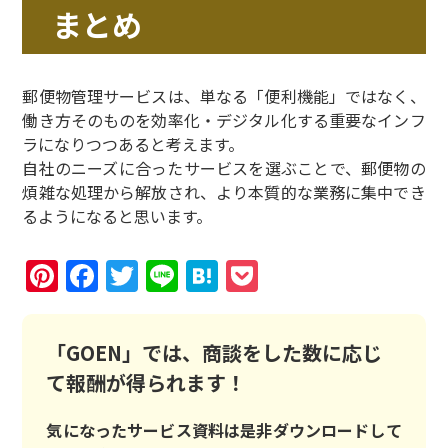
まとめ
郵便物管理サービスは、単なる「便利機能」ではなく、
働き方そのものを効率化・デジタル化する重要なインフ
ラになりつつあると考えます。
自社のニーズに合ったサービスを選ぶことで、郵便物の
煩雑な処理から解放され、より本質的な業務に集中でき
るようになると思います。
Pinterest
Facebook
Twitter
Line
Hatena
Pocket
「GOEN」では、商談をした数に応じ
て報酬が得られます！
気になったサービス資料は是非ダウンロードして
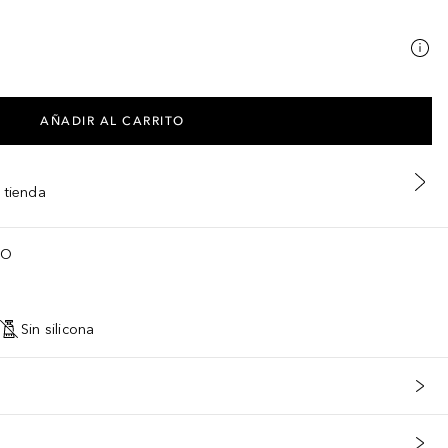
AÑADIR AL CARRITO
 tienda
isturizing Gel Cleanser: aqua, glycerin, cocamidopropyl betaine, dis
TO
Sin silicona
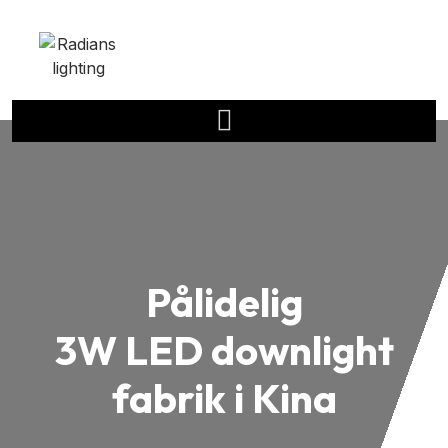
Pålidelig
3W LED downlight
fabrik i Kina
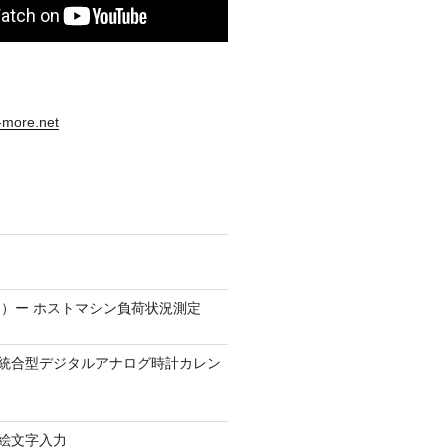
s-more.net
）ー ホストマシン負荷状況測定
9.1 − 統合型デジタルアナログ時計カレン
0 − 絵文字入力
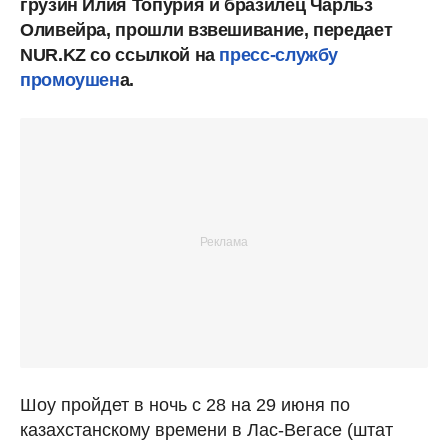
грузин Илия Топурия и бразилец Чарльз
Оливейра, прошли взвешивание, передает
NUR.KZ со ссылкой на
пресс-службу
промоушен
а.
Шоу пройдет в ночь с 28 на 29 июня по
казахстанскому времени в Лас-Вегасе (штат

_ _ _

* ACTIVITY
Update the text of every item above by replacing "Twitter" with "X" and keeping everything else the same. Leave the pictures out of your answer.

* RESPONSE AREA
まとめ
郵便物管理サービスは、単なる「便利機能」ではなく、
働き方そのものを効率化・デジタル化する重要なインフ
ラになりつつあると考えます。
自社のニーズに合ったサービスを選ぶことで、郵便物の
煩雑な処理から解放され、より本質的な業務に集中でき
るようになると思います。
Pinterest
Facebook
X
Line
Hatena
Pocket
「GOEN」では、商談をした数に応じ
て報酬が得られます！
気になったサービス資料は是非ダウンロードして
AÑADIR AL CARRITO
 tienda
isturizing Gel Cleanser: aqua, glycerin, cocamidopropyl betaine, dis
TO
Sin silicona
Pålidelig
3W LED downlight
fabrik i Kina
s-more.net
）ー ホストマシン負荷状況測定
9.1 − 統合型デジタルアナログ時計カレン
0 − 絵文字入力
грузин Илия Топурия и бразилец Чарльз
Оливейра, прошли взвешивание, передает
NUR.KZ со ссылкой на
пресс-службу
промоушен
а.
Шоу пройдет в ночь с 28 на 29 июня по
казахстанскому времени в Лас-Вегасе (штат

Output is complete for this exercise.